6 From Chatbots to Cognitive Collaborators
Yudistira Ashadi's April 3 post framed the Claude Code architecture as evidence of a paradigm shift: from reactive AI — systems that answer when spoken to — to proactive agentic AI that plans, decomposes, executes, and self-evaluates within a set of constraints. A chatbot is a tool. An agentic system is a colleague. It maintains state across a task, anticipates the next step, catches its own mistakes, and can be held accountable for discrete decisions made by discrete agents. Multi-agent architecture makes AI more legible — which is a prerequisite for trust.
In healthcare, this distinction is existential. An agentic clinical reasoning system that misroutes a patient's care pathway — because the Controller encoded the wrong decomposition of "chest pain presenting at 3am" — causes harm through a chain of deterministic decisions, none of which looked wrong in isolation. The legibility of multi-agent architecture is not a luxury. It is a safety property.
✦ Conclusion: The Society of Code
Marvin Minsky would have read the Claude Code analysis with a particular satisfaction — not because he was right about the architecture (he was), but because the engineers arrived at it empirically, without starting from his theory. The Society of Mind is what you get when you try to build a system that actually works across the full complexity of open-ended human tasks. You discover, as Minsky did, that the problem requires a society.

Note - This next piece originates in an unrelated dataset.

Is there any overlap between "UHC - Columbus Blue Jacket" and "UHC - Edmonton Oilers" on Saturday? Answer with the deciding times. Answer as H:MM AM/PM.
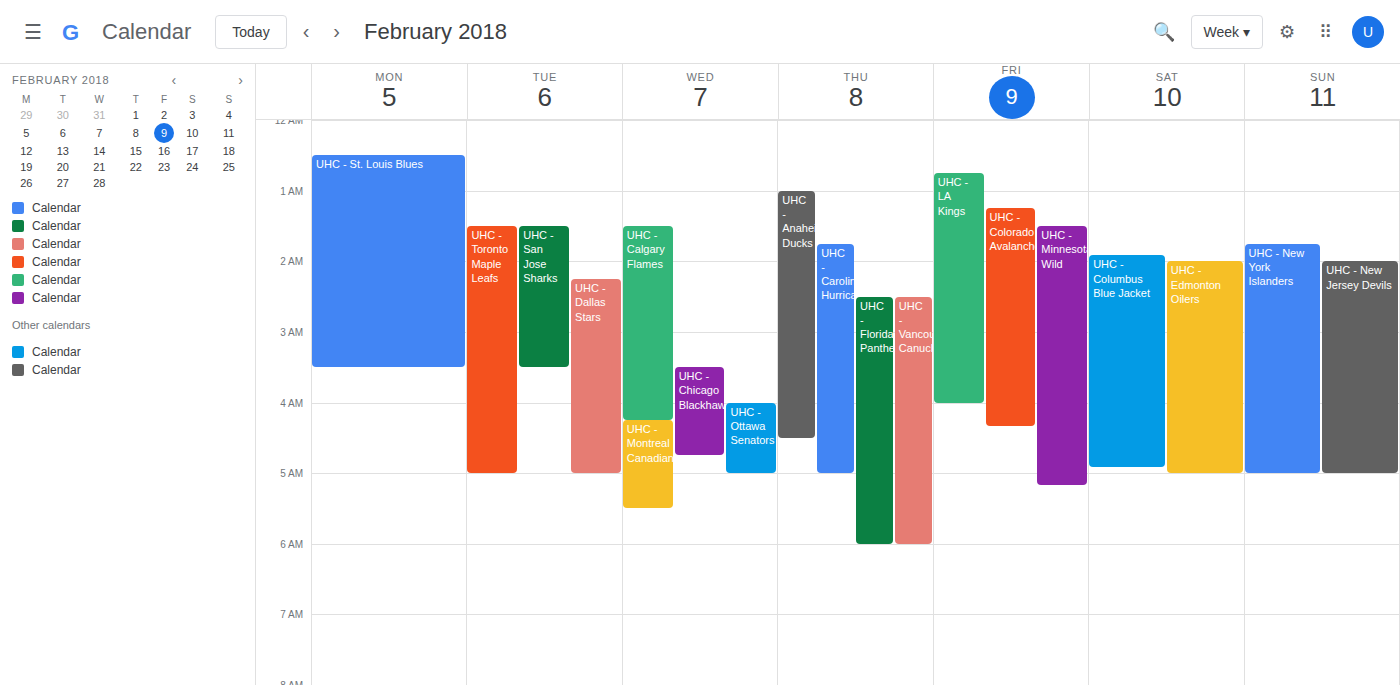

Roger Penrose would read the same analysis with a different satisfaction. He would note that the Controller, Planner, Executor, and Critic are all Turing-computable processes. The system is more sophisticated than any previous AI — but it does not cross the threshold he cares about. Whether it ever can is not a question the leaked codebase answers. It may not be a question any codebase can answer.
- Intelligence, whether biological or artificial, is mostly infrastructure. The insight, the inference, the moment of apparent understanding — possible only because everything around them was engineered to make them possible.
- To build AI well is to take the 98% as seriously as the 2%. To regulate AI well is to understand that most behavior that matters happens in the scaffolding, not the weights.
- We need both Minsky and Penrose. The architect who showed minds can be engineered as societies, and the mathematician who reminded us that cleverness has limits that may be permanent.
- The age of agentic AI has arrived. It was, in the most important sense, predicted in 1986.